Friday, July 14, 2017

What Jesus Is Saying Today: Don’t Worry About Heaven

Jesus is consistent. What He’s saying today is what He said 2,000 years ago. The message He presents in the four gospels, and the in the entire New Testament, is designed to help us not worry about the afterlife.

Looking at the text, Jesus talks much more about how to live in this life than about how to get into the next life. He’s saying, in effect, “Don’t worry about how to get into heaven. I’ll take care of that for you. Instead, use your mental energy to think about how to live this life.”

He’s telling us that there’s no way we could ever work or earn or figure out a way to get eternal life for ourselves. We simply can’t do it. So we should stop fretting about it, since it’s impossible for us to attain it, and simply receive it as He gives it to us.

In fact, it’s probably a lot more difficult to get into hell than into heaven. To get into hell, a person would need to consistently and stubbornly refuse God’s freely-given grace and mercy.

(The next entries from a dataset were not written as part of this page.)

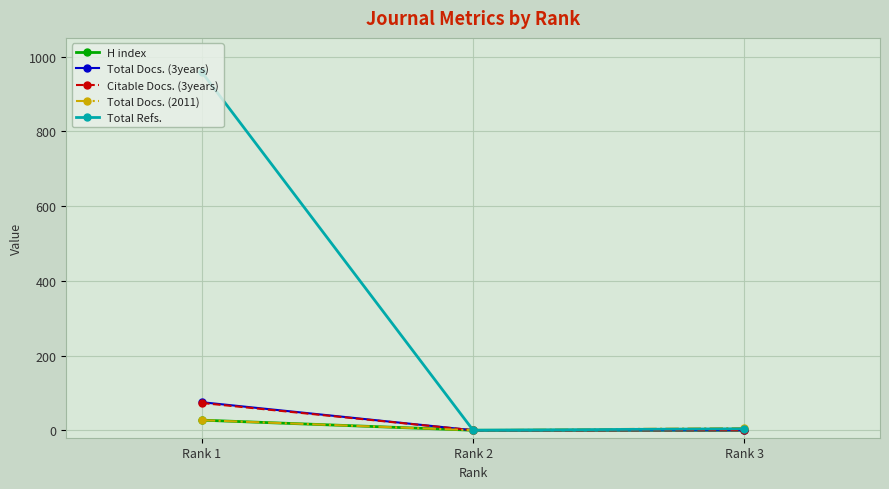

Count the Citable Docs. (3years) values in the range 0 to 73.

3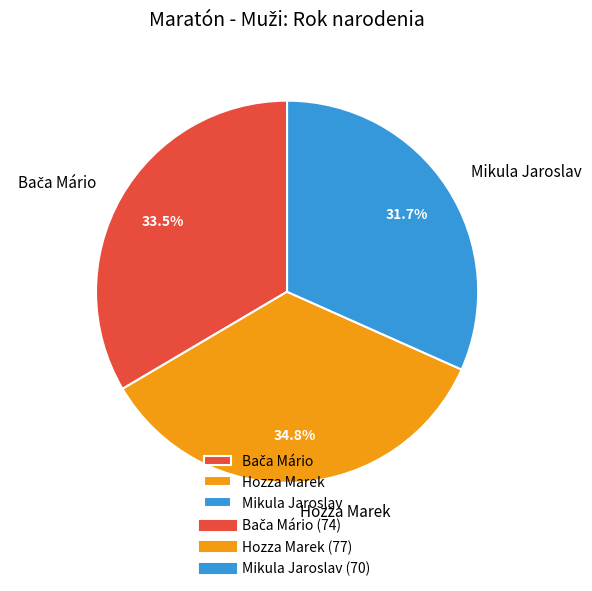

To the nearest percent, what portion does Mikula Jaroslav represent?

32%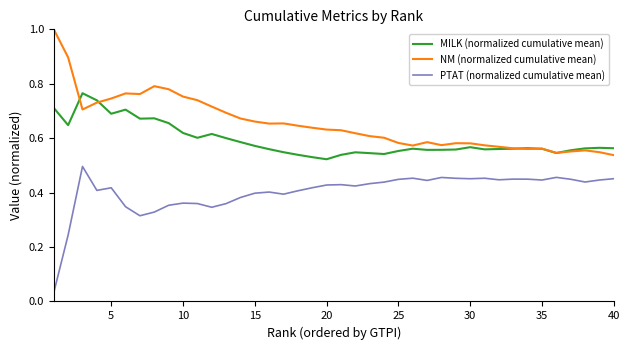

At how many categories does at least one series exceed 0?

40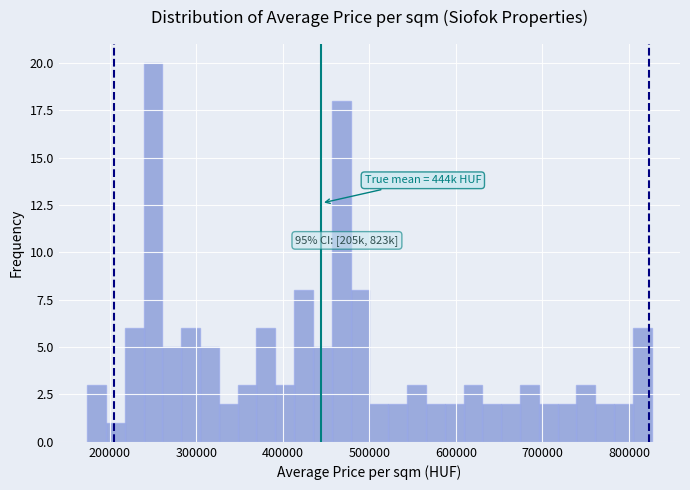

Around what value on the x-axis is the tallest bar? Give the approximate position of its centre, as read against the axis.

250000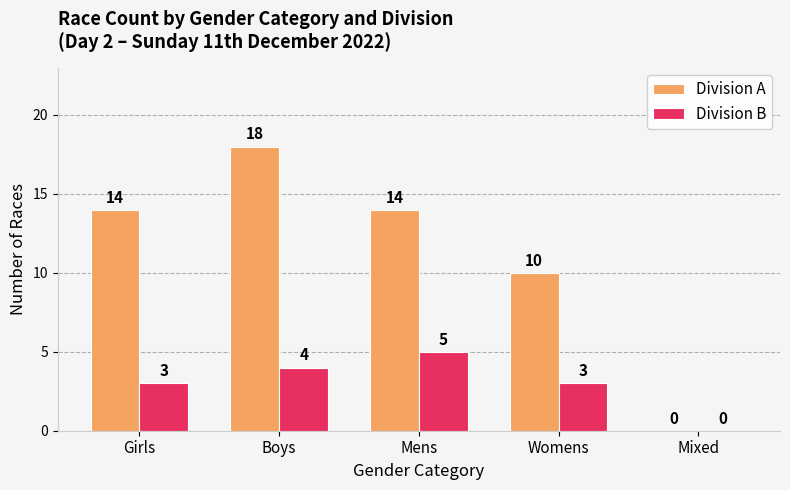

At which category is the sum across all series the highest?

Boys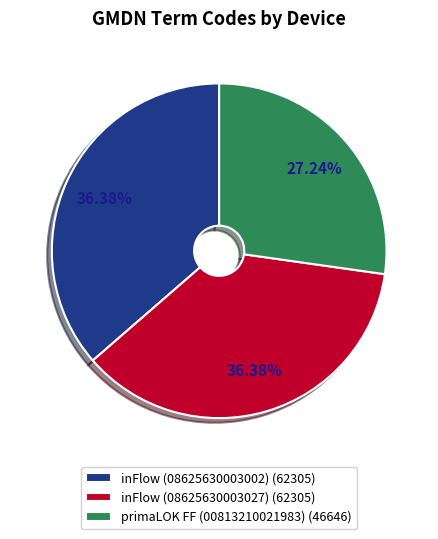

How many slices are in this pie chart?

3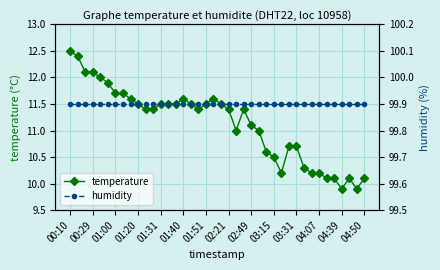

What is the minimum value for temperature?

9.9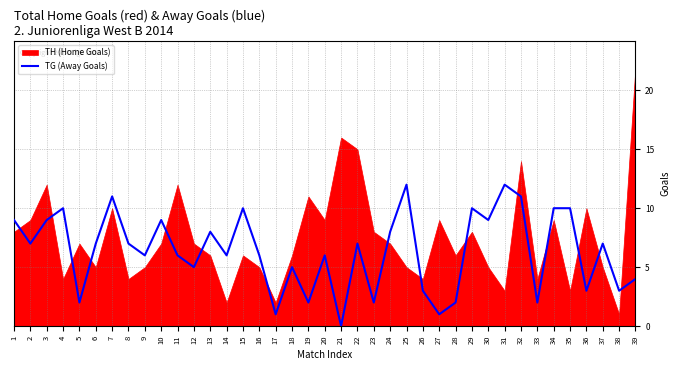

Which label corresponds to the smallest value in the chart?

21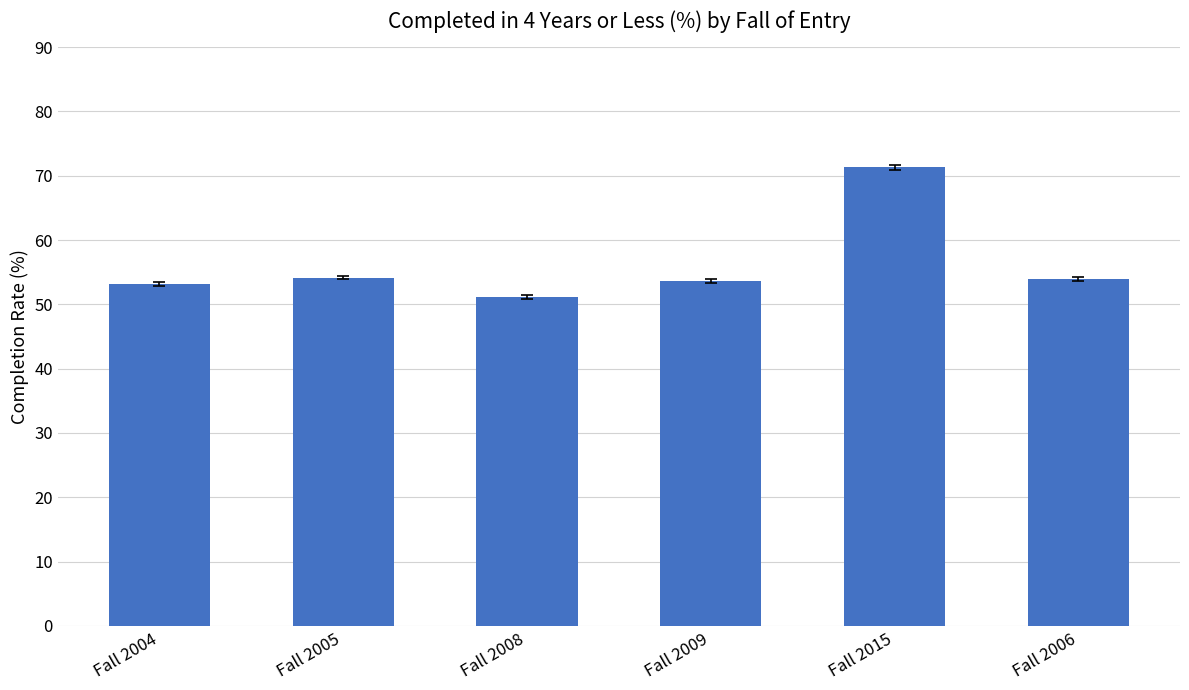

Count the number of data series in this chart.

1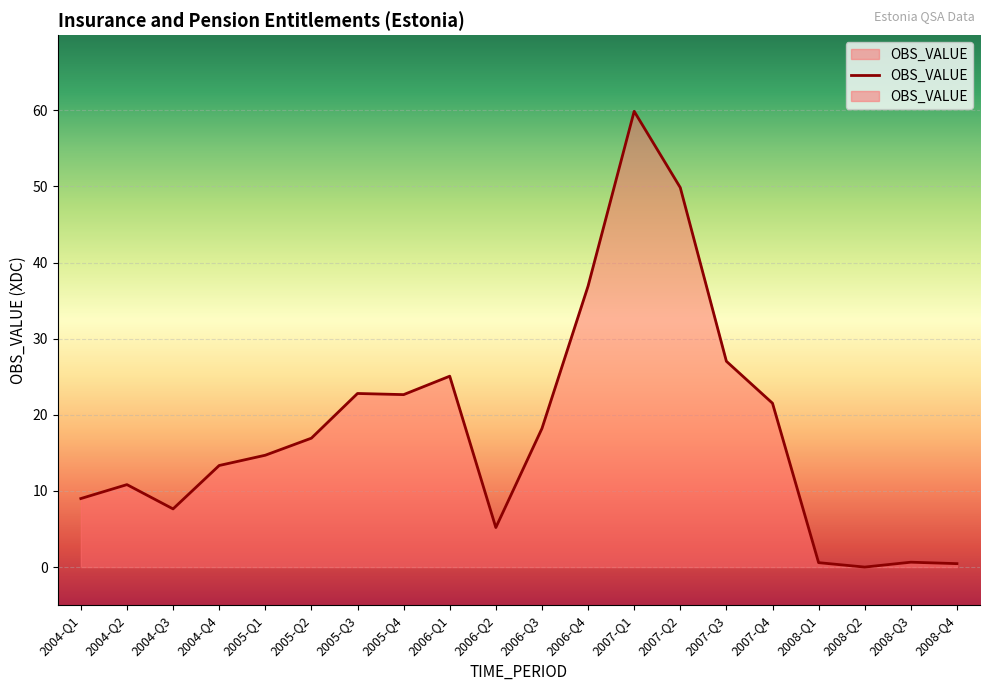

Reading left to right, transcribe all the data shown in this chart.

2004-Q1=9.0	2004-Q2=10.8	2004-Q3=7.6	2004-Q4=13.3	2005-Q1=14.7	2005-Q2=16.9	2005-Q3=22.8	2005-Q4=22.6	2006-Q1=25.1	2006-Q2=5.2	2006-Q3=18.2	2006-Q4=36.9	2007-Q1=59.9	2007-Q2=49.8	2007-Q3=27.0	2007-Q4=21.5	2008-Q1=0.6	2008-Q2=0.0	2008-Q3=0.6	2008-Q4=0.4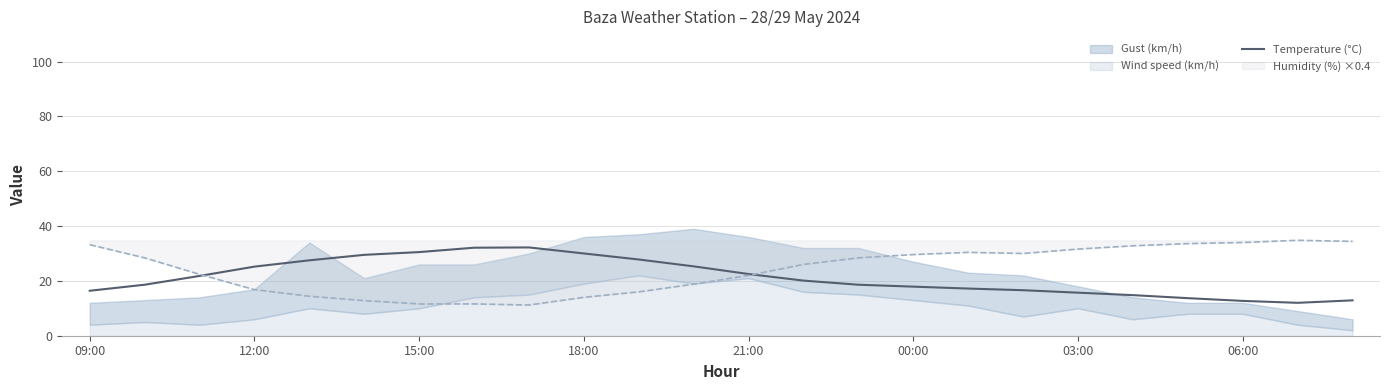

What is the difference between the maximum and minimum values?

20.2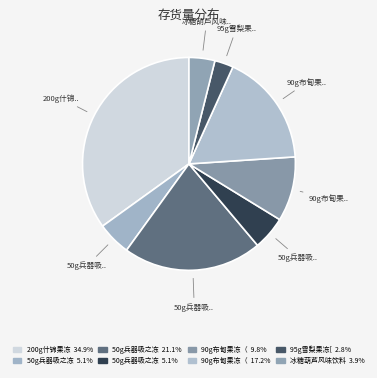

Which slice is the largest?

200g什锦果冻(杂果）[散装]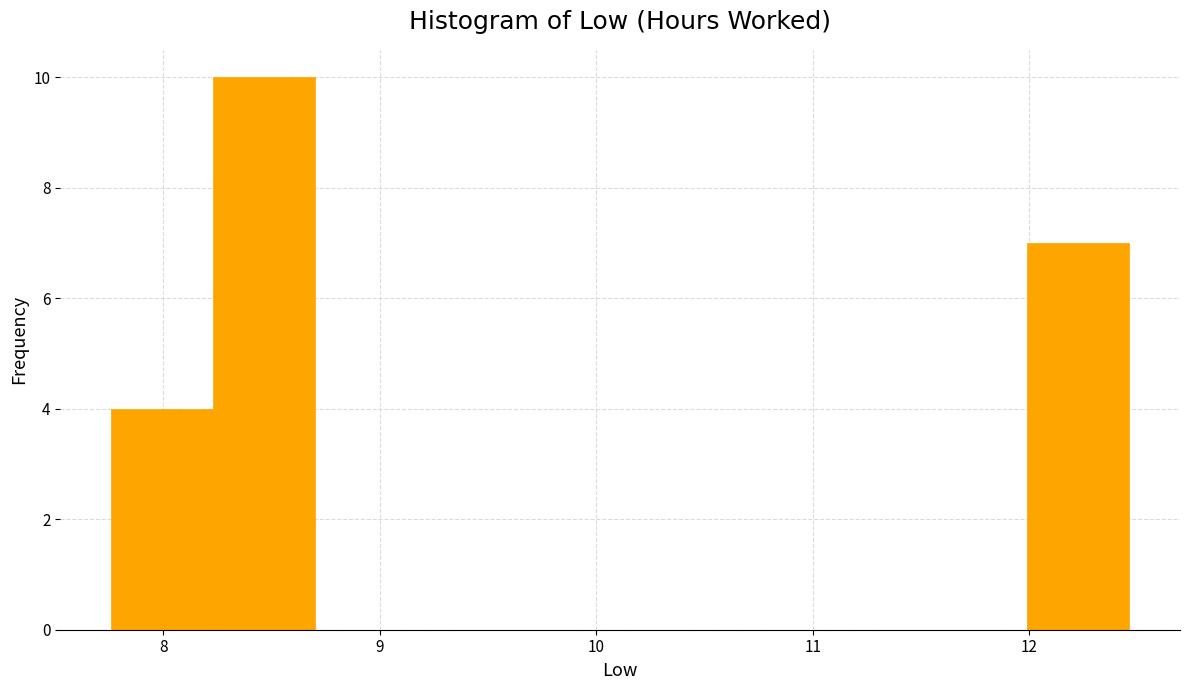

Reading left to right, list every bar in this chart as the range it spans on the x-axis followed by its height. Neither the bar edges nor the heights are printed on the chart, so give them approximately, as read against the axes.

7.76 to 8.23: 4
8.23 to 8.70: 10
8.70 to 9.17: 0
9.17 to 9.64: 0
9.64 to 10.11: 0
10.11 to 10.58: 0
10.58 to 11.05: 0
11.05 to 11.52: 0
11.52 to 11.99: 0
11.99 to 12.46: 7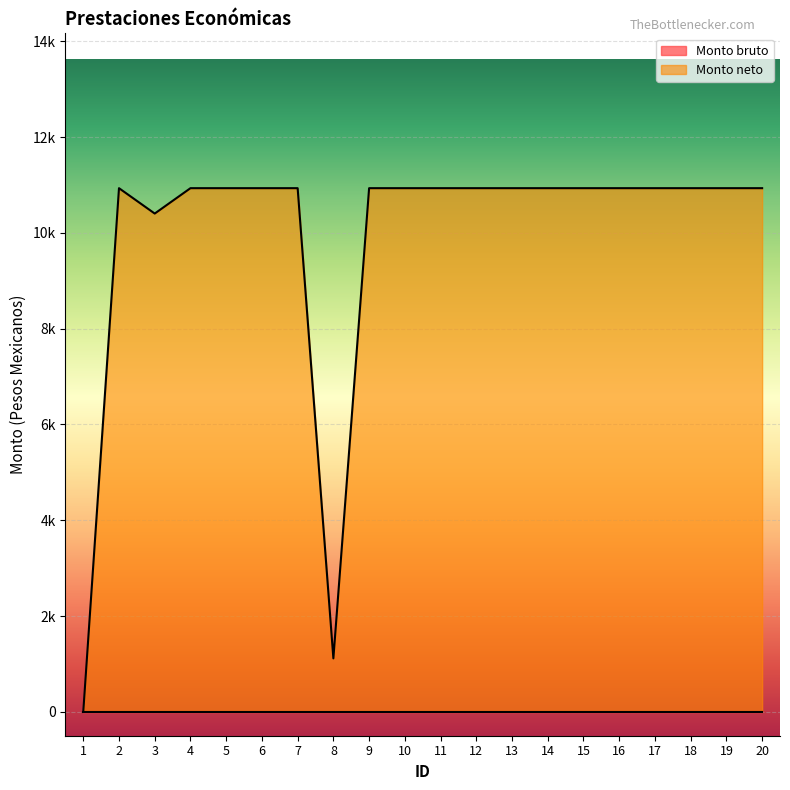

How many interior local peaks (higher than both neighbors) does the data have?

1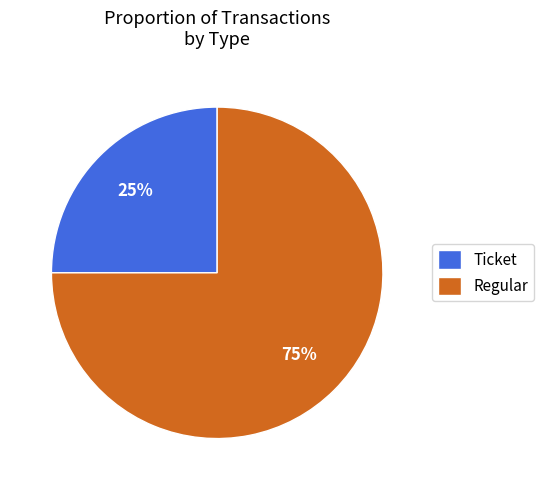

What is the smallest slice in the pie chart?

Ticket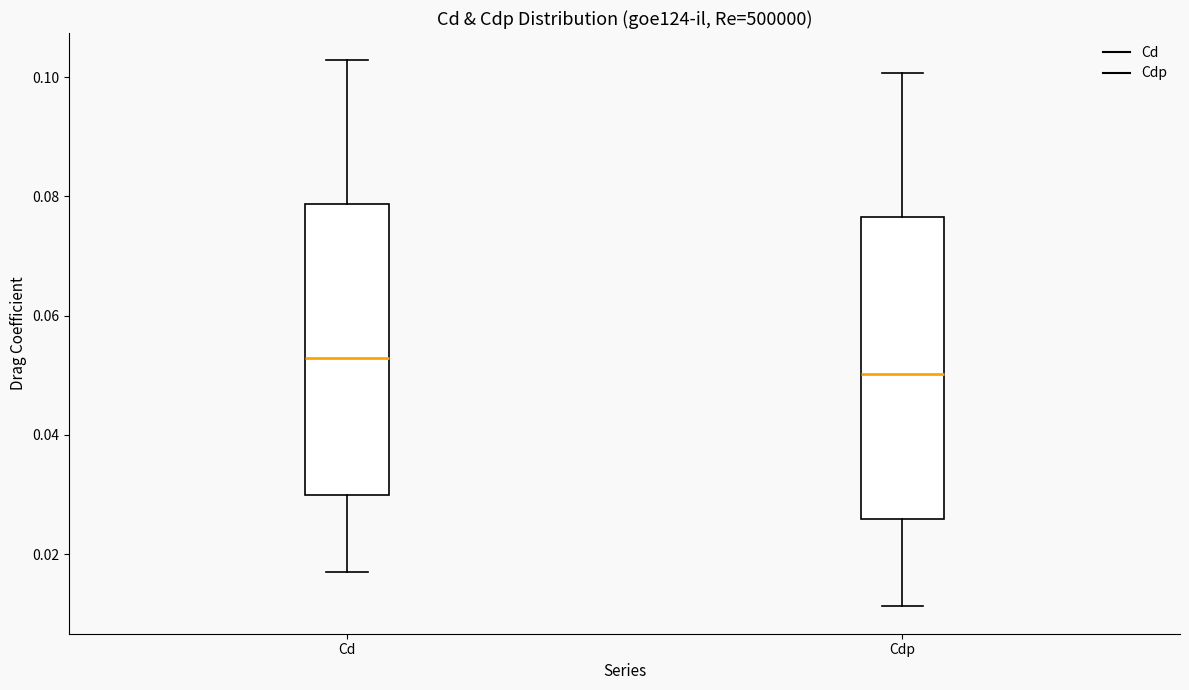

Which box's median line is the highest?

Cd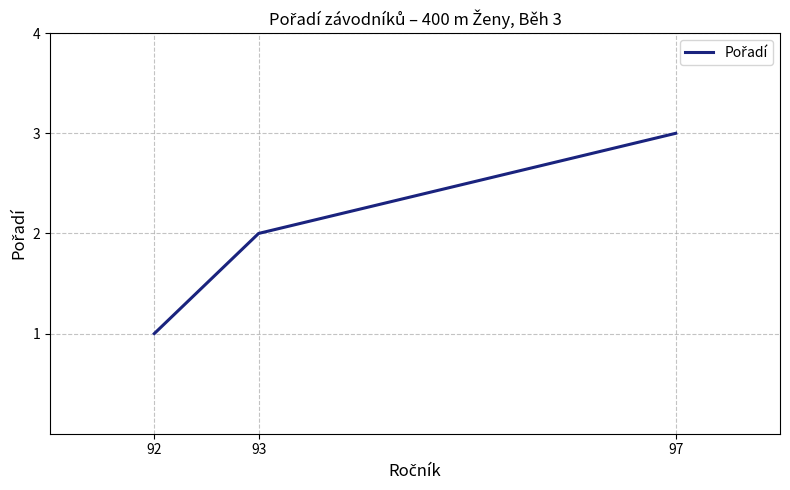

Rank the categories by value from lowest to highest.

92, 93, 97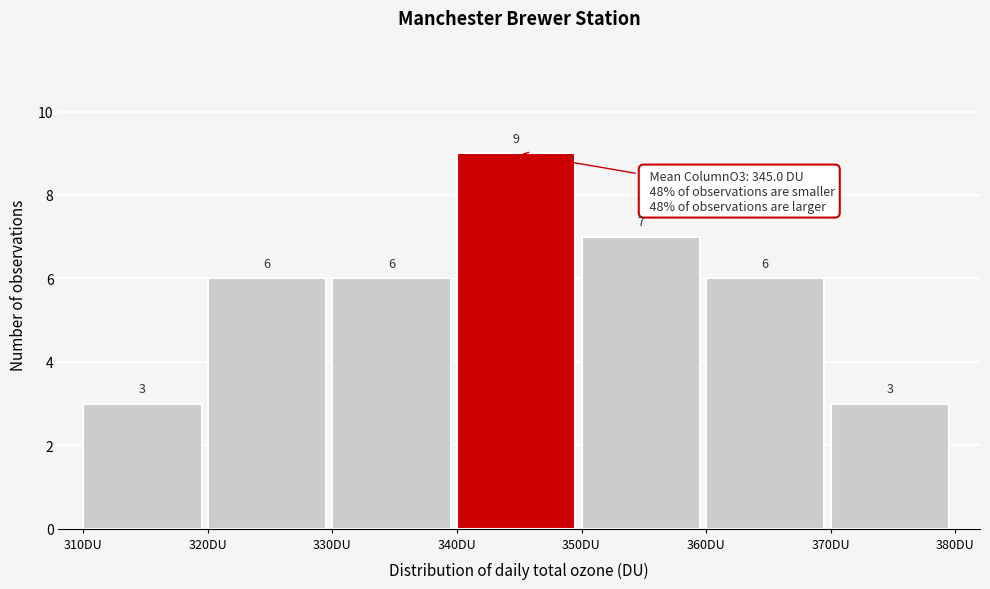

Reading left to right, list every bar in this chart as the range it spans on the x-axis followed by its height.

310 to 320: 3
320 to 330: 6
330 to 340: 6
340 to 350: 9
350 to 360: 7
360 to 370: 6
370 to 380: 3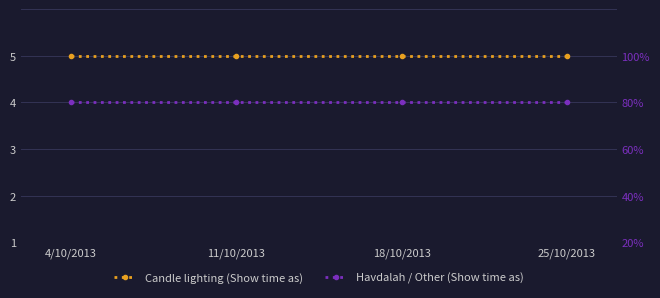

Does the chart display data point markers on the line(s)?

Yes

God’s forgiveness sets us free: free to stop being anxious about the next life, and free to devote our energies to serving Him in this life. Luther writes:

In everything we do or experience we should have a happy heart and know that for Christ’s sake we are in grace and that everything we do pleases God, even the fact that out of the needs of the body we eat and drink and do our work. Thus our heart should remain pure in the eternal and sound knowledge of God and in trust toward God through Christ, and it should believe that everything we are pleases God, not because of some merit or worthiness of ours, which is all polluted, but because of the gift of faith, that we believe in Christ.

There are some astounding tensions in Luther’s statement. We are “polluted,” and yet pleasing to God! How can that be? Human reason cannot fully see into the mystery of how Christ’s atoning work clothes us.

Likewise there is a paradox in having “a happy heart” and yet being susceptible to the “needs of the body,” which leave us vulnerable to illness and pain, to grief and depression.

We can only surrender to Jesus: He’s telling us that He’ll take care of us. We can’t thoroughly understand how. Jesus simply directs us to busy ourselves with this life, and to rest in the confidence that He’s arranged something very good for us in the next life.